- [Page text]
Job Security in Auto Workers’ Strike

In the midst of the United Auto Workers (UAW) strike against General Motors, Ford, and Stellantis, job security takes center stage. While wages and benefits are important factors, ensuring employment stability is paramount.

UAW President Shawn Fain recently highlighted significant progress in negotiations with Ford regarding job security. Notably, when expanding the strike to GM and Stellantis, Fain excluded Ford due to this progress.

One critical development is Ford’s commitment to provide up to two years of pay and health benefits for workers impacted by layoffs and plant closures. Additionally, Ford has agreed, for the first time, to allow the union to strike in protest of plant closures. Typically, labor agreements include a no-strike clause throughout the contract’s duration, preventing the union from using strikes to oppose factory closures.

job security
Job security is an especially big issue in these negotiations because of the potential for future job losses that could accompany the transition from traditional gasoline-powered vehicles to electric vehicles. Source/ Internet

Fain emphasized the importance of this achievement, stating, “This is an important victory in our fight to save our jobs, keep families together, and prevent our communities from being devastated.”

- [Entries shown]
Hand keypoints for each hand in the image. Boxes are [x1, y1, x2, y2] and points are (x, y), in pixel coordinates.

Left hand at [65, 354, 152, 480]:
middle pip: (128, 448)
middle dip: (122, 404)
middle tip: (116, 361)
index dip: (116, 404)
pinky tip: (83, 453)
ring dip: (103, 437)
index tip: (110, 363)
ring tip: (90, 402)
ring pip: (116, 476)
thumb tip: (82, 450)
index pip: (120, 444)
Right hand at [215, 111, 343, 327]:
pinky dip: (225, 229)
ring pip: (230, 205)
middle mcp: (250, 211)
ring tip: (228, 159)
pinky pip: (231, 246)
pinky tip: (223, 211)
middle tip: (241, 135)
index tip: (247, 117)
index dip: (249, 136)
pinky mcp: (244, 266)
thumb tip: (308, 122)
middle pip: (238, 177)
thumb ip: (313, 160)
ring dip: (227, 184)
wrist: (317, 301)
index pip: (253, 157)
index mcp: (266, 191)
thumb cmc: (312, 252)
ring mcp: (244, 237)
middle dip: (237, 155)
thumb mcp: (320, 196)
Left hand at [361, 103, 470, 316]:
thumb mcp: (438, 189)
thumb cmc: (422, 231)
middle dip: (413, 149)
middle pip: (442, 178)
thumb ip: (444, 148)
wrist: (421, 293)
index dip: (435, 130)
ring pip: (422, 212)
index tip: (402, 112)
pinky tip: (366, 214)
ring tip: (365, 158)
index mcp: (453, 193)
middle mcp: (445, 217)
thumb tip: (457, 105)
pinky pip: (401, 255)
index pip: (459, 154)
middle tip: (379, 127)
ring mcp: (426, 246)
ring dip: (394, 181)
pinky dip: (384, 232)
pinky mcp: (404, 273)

- [Task 1]
In the article on the auto workers' strike, how long will Ford provide pay and health benefits to workers affected by layoffs and plant closures?
- [Task 2]
List the automakers that the article on the auto workers' strike names as targets of the UAW strike.
- [Task 3]
Continue the article on the auto workers' strike from its final sentence.

- [Result 1]
Up to two years.

- [Result 2]
General Motors, Ford, Stellantis

- [Result 3]
Although the UAW hasn’t disclosed detailed job security discussions with Ford, it’s essential to note that no specific agreement exists until an overall tentative contract is reached. Ford issued a statement in response to Fain’s message, acknowledging progress in some areas but highlighting the need to address significant gaps in key economic matters. The statement emphasized the interconnected nature of these issues within an overarching agreement supporting mutual success.

While GM and Stellantis have not shown movement towards accepting the union’s job security demands, reaching a deal with one automaker will exert pressure on the other two to follow similar lines.

Job security holds particular significance in these negotiations due to concerns about potential future job losses associated with the shift from gasoline-powered to electric vehicles (EVs). EVs require up to 30% less labor for assembly, given their fewer moving parts.

Jeff Schuster, Executive Vice President of GlobalData, noted that while automakers may not currently have plans to close facilities during this contract, once such provisions are in place, they become challenging to remove.

The risk of job loss poses an existential threat to the UAW, which is seeking expansion into other industries. Over the last two decades, the UAW has witnessed a membership decline of 45%, losing over 300,000 members primarily due to declining membership at the Big Three automakers. The union attributes this decline to the closure of 65 U.S. plants and facilities by the Big Three, including a Stellantis assembly plant earlier this year.

Multiple factors contributed to these job losses, including outsourcing to other countries and increased automation. Additionally, the drop in the market share of the three unionized automakers played a substantial role. In 1999, the Big Three held 68% of the market, but by last year, that share had dropped to 41%.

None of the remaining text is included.